Disgrifiad1. Great Castle Head promontory fort is a coastal promontory enclosure, sundered by landslips, with an interior denuded by erosion, defined by two lines of rampart, ditch & counterscarp, showing a possible, centrally placed entrance: excavation in 1993-4 demonstrated occupation beginning in the early to middle Iron Age and contnuing through at least into the Roman period: the site appears to have been adapted as a medieval, castle fortification, being eventually abandoned in the 13th century.
Source: Crane, P. 1999. Iron Age Promontory Fort to Medieval castle? Excavations at Great Castle Head, Dale, Pembrokeshire, 1999. Archaeologia Cambrensis. pp.86-145.
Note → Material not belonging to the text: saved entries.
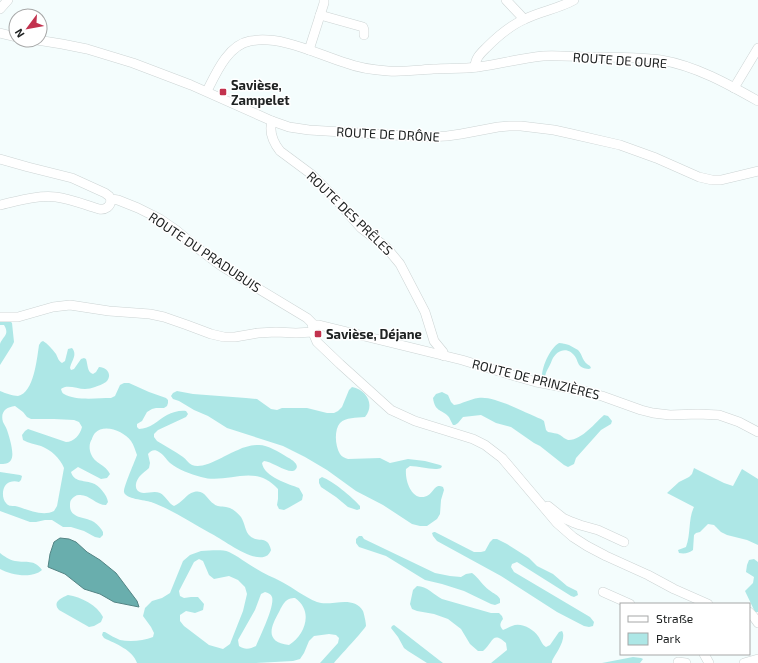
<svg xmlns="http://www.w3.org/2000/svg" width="758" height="663" viewBox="0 0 758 663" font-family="'Exo 2',sans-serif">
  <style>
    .green { fill: #ade7e6; fill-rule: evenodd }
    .water { fill: #69aead; stroke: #538484 }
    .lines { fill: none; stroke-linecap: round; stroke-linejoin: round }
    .minor-casing { stroke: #ccd4d4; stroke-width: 10 }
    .minor { stroke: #fff; stroke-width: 9 }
    .poi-dot { fill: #c2324e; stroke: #fff; stroke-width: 1.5 }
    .labels { text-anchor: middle; stroke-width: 3; stroke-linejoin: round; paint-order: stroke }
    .street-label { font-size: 13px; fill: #202323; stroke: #fff }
    .poi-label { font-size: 13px; font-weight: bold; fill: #202323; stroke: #fff; text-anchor: start }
  </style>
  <rect width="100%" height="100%" fill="#f4fdfd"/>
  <g class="green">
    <path d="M0 321H10L12 323 14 342 12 346 0 365C0 359 0 348 0 344 3 336 10 335 4 325H0Z"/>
    <path d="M43 341C48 344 52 349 56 354 58 358 58 360 62 363L65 361 68 349 72 348C78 355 71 361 70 368L71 370 74 369 81 359 84 358 86 359C88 365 87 372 93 374L96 372 99 367C107 367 113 375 106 382 103 384 98 386 95 387 92 388 88 389 85 389 77 389 67 384 61 389 62 392 62 393 64 394 75 401 98 398 111 398L115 396 120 385 124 383H129L149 392 166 398 168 400V403L167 406 164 408H156L152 409 147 412 142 421 137 424V427L139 429C150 429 158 420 167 415 173 412 180 410 186 411L188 414 186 417 158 430 154 434V437L157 441C165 446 175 451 183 457 186 459 188 463 192 465 205 470 226 454 238 450 244 447 252 445 259 445 268 445 279 452 287 457 291 459 301 465 295 470 290 475 271 461 264 461L262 463C264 477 289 484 299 488L303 495 302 500 288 508 284 510 279 509 277 505 278 499V489C254 462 228 485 201 477 190 474 179 470 170 463 166 459 163 454 159 452 155 449 151 450 148 454L150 463 149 468C147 470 144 472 142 474 135 480 132 492 144 493 149 493 155 491 160 493 166 496 168 503 174 506 182 503 186 494 194 492 205 489 207 500 214 504 217 507 221 506 226 507 232 508 237 512 241 517 245 523 245 532 250 536 259 544 267 534 271 550 271 551 268 555 268 555 254 565 223 539 210 533 192 523 171 509 151 502 145 500 125 499 124 492 123 488 135 461 137 455 135 450 134 445 131 441 124 431 104 423 95 433 94 434 92 438 92 439 89 443 89 449 91 454 94 463 106 465 110 474L107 478 101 479 78 467 71 472C74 482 83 480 92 483 99 485 107 495 108 502L106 505C96 505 89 494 79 495 76 495 73 497 71 500 70 502 70 503 70 506 70 519 87 517 94 522 98 525 101 528 103 532V535L100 538 95 537 84 531 71 527H63L52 520H45L36 522H30L0 511V472L20 475 22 476 21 480 19 482C16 481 13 481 10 482 2 484 1 498 6 503 8 506 11 506 15 506 27 509 42 517 54 511L57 506 64 468C60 458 51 450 41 446 35 444 28 443 23 440L22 435 25 431 28 429 66 442C74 442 80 435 82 427L79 422 74 420 54 419H31L27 417 23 412 15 406C6 407 0 412 3 422 4 424 6 427 7 430 9 436 15 454 11 460 9 464 4 464 0 464V391C5 393 13 396 18 396 34 393 37 358 39 345L41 342Z"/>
    <path d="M559 343C563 343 565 344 569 345 572 347 575 348 578 350 583 355 582 362 590 366L591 368 589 369C586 369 582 368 580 366 578 364 577 360 576 358 569 346 557 349 552 360 549 369 545 370 545 380L542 379C541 369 549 349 559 343Z"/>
    <path d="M352 387C367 390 375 405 365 417 356 418 346 417 340 423 334 430 335 446 340 454 342 457 345 458 348 459L380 458 390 463 408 459 425 461 440 465 442 466 441 468C434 471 420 466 410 466L406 469C405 479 410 497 422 497 434 497 433 482 443 487L444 490 441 500 440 514 437 519 427 526H420L412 524 383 505 356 491 327 470 305 457 283 446 227 428 208 416 194 410 179 401 173 399 171 396 173 393 177 391 193 394 246 398 257 399 271 409 277 410 282 408H307L327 413H334L338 411 342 407 349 390Z"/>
    <path d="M442 392 448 395 451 402 454 405C462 404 470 399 478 398 494 395 525 413 541 419L544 421 546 430 548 432C552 433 557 433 560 435 563 437 565 439 568 440 581 441 596 422 604 415L608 416 612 421 611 424 601 430 576 458 574 464 568 467 564 465 540 446 534 443 511 427 496 423 481 415 463 417 458 423 455 425H453C451 422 450 418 448 416 441 409 435 412 433 398L436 394Z"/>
    <path d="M694 468 724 483 733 486 742 469 758 479V545L747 540 727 535 721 532 714 525 708 524 700 532 696 533 694 535 693 550C689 553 685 554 679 553L678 550 686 547C691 534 688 519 694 507L667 493 679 482 689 477 692 474Z"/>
    <path d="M322 477C333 481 352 497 360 506V509L357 510 348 507 336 497 321 487 319 483V479Z"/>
    <polygon points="434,532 435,532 474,552 481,552 485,551 490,542 493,539 497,539 507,544 529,558 537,566 553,574 567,586 577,591 578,595 574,597 571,596 517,562 512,564 511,567 514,572 590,617 594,622 593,626 589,627 584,626 557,612 501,576 437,541 433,536 432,533"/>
    <path d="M359 536H362L364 539 435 573 450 576 461 577 466 574 472 573C479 578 483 586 489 590 494 594 497 594 500 599V603L495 605 491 604 464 591 442 584 425 580 386 556 359 547 356 543V539Z"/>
    <path d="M201 551C210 551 221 549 229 552 236 555 248 564 255 568 264 574 273 577 282 582 294 588 304 597 317 602 331 607 353 594 363 611 364 614 366 622 366 626 365 629 338 658 334 663H320L338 643 339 638 336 635 329 634 314 636 309 641 304 653 300 659 293 661 256 663H137C133 650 116 644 104 638L102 635 103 632H105C110 635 115 638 120 640 130 642 143 641 153 637L154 633 151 627 143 616 145 608 152 601 162 598 170 593 183 561 190 555ZM199 559 203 561 209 575 214 579 229 576 238 580 245 587 247 594 243 611 230 644 223 649 209 645 184 626 180 621V615L186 611 195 613 203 610 204 604 198 597H191L184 598 180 596 179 591 194 562ZM265 592C268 593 271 594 272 597 275 606 260 636 256 646 250 649 245 650 239 646L238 640 255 610 261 594ZM295 598C314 611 305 635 289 645 265 642 270 628 279 612 281 608 284 601 289 599 291 598 293 598 295 598Z"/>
    <path d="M0 553C4 556 9 560 15 561 27 563 34 559 42 570 32 579 11 575 0 569Z"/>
    <polygon points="754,559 758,562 758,612 755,612 745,591 753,583 754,577 746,572 747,565 749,560"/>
    <path d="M417 586C427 586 434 595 442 599L491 613H499L502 616 503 619C500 623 499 626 503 630 506 629 509 627 512 626 521 622 533 629 538 636 541 640 542 645 546 647L550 645 559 632 562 631C567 639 556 653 552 661V663H491L507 650 506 643C492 630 493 643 483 651H478L470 644 461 629 448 619 434 614 417 611 412 609 410 604 413 590Z"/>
    <path d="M68 595C81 597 97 605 103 617L101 622 94 626 89 627 59 610C52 602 61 598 68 595Z"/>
    <polygon points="394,625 439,660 443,663 427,663 408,651 404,648 398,637 391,628 392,626"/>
    <polygon points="633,657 641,658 643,659 640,663 602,663"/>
  </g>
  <polygon class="water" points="60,538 69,539 76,542 87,552 100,560 116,573 137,601 139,607 114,602 100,594 84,589 65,574 48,567 50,554 54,542"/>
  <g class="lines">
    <defs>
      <g id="minor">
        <polyline points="506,0 524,19"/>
        <polyline points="0,9 8,0"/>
        <polyline points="320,15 363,27 364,30 364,35"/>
        <polyline points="0,33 16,37"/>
        <polyline points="37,40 62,44 87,49 133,63 191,85 272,121 289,127 309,130 426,137 447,136 461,134 498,127 509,126 521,126 554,130 572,134 620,145 656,158 699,177 712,180 721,180 758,171"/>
        <polyline points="309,50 324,3 324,0"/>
        <path d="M475 67C475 58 481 53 487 47 498 36 511 25 525 19 541 11 558 9 574 0"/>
        <polyline points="734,88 758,48"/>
        <path d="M207 91C216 73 228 45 250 41 281 35 317 54 346 63 359 68 374 70 388 71 403 72 418 70 433 69 448 68 463 69 478 67 500 64 522 58 543 56 558 55 577 57 592 57 615 57 638 57 661 60 696 66 728 84 758 101"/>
        <path d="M272 121C269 131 273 142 280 151L311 174 332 195 361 228 386 247 400 264 425 312 434 341 443 352 444 356"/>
        <polyline points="0,159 28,167 72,178 105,193 109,196 111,199 118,200 138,208 160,219 176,230 200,250 220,265 239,277 307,318 312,323 314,335 317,342 340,364 391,410 415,421 473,439 485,445 502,458 557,523 573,537 587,546 606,556 648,575 674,589 708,604"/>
        <path d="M0 205C18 201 37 195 56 197 71 199 85 205 99 209 105 210 111 207 111 199"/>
        <polyline points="0,317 18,317 53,307 70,305 109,311 150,314 164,317 187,325 211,334 224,337 235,337 258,333 276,332 296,333 313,332"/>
        <polyline points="313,325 319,325 462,360 508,374 536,382 584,391 602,396 641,410 653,413 670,415 698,414 719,415 739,422 758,432"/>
        <polyline points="548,506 563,518 572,522 580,525 598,530 624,542"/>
        <polyline points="603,592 630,604"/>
        <polyline points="749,612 753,616 758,623"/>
        <polyline points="704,654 709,663"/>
        <polyline points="678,662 686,663"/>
        <polyline points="744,663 758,659"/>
      </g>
    </defs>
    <use href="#minor" class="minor-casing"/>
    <use href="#minor" class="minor"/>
  </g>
  <g class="poi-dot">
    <rect x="219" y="88" width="8" height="8" rx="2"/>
    <rect x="314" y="330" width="8" height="8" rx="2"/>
  </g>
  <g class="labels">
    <g class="street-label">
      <text transform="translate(620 60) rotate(4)" y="5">ROUTE DE OURE</text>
      <text transform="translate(388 134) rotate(3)" y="5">ROUTE DE DRÔNE</text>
      <text transform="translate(350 213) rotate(44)" y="5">ROUTE DES PRÊLES</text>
      <text transform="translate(205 252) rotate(34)" y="5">ROUTE DU PRADUBUIS</text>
      <text transform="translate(536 379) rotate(14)" y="5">ROUTE DE PRINZIÈRES</text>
    </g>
    <g class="poi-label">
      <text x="231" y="90">Savièse,<tspan x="231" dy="15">Zampelet</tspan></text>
      <text x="326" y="339">Savièse, Déjane</text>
    </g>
  </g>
  <rect x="620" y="603" width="130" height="52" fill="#ffffff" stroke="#a6a7a7"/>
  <rect x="628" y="616" width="20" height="6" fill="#ffffff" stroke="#a6a7a7"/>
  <text x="656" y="623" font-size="12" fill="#202323">Straße</text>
  <rect x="628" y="633" width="20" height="12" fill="#ade7e6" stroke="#a6a7a7"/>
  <text x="656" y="643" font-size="12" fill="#202323">Park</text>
  <g transform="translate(28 28) rotate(238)"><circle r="19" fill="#ffffff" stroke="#a6a7a7"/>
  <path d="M0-3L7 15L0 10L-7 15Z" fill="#c2324e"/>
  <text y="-6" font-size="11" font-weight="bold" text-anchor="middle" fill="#202323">N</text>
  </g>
</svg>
2. Weather and waves have taken their toll on Great Castle Head for over two millennia. The site has some of the most massive promontory defences of all the Pembrokeshire coastal forts. In the late 1990s, with a serious danger that the remainder of the fort might be lost to coastal erosion without record, an excavation was mounted by Cambria Archaeology, funded by Cadw. As at Porth y Rhaw, the work revealed that the fort had been densely occupied, with the defences originally finished with stone walls and timber work. Postholes, a spindle-whorl and sherds of pottery confirmed Iron Age and Roman occupation, but finds of medieval pottery also suggested to the excavator, Pete Crane, that this may have been refortified as the first Dale Castle when the Normans occupied south Pembrokeshire. A First World War cap badge was also found, probably lost when the fort was used as a look-out post for coastal defence. (From: Pembrokeshire - Historic Landscapes from the Air, RCAHMW 2007).
T. Driver, RCAHMW, 2nd December 2009
3. Visited by T. Driver & L. Barker for CHERISH Project, 2nd Feb 2017.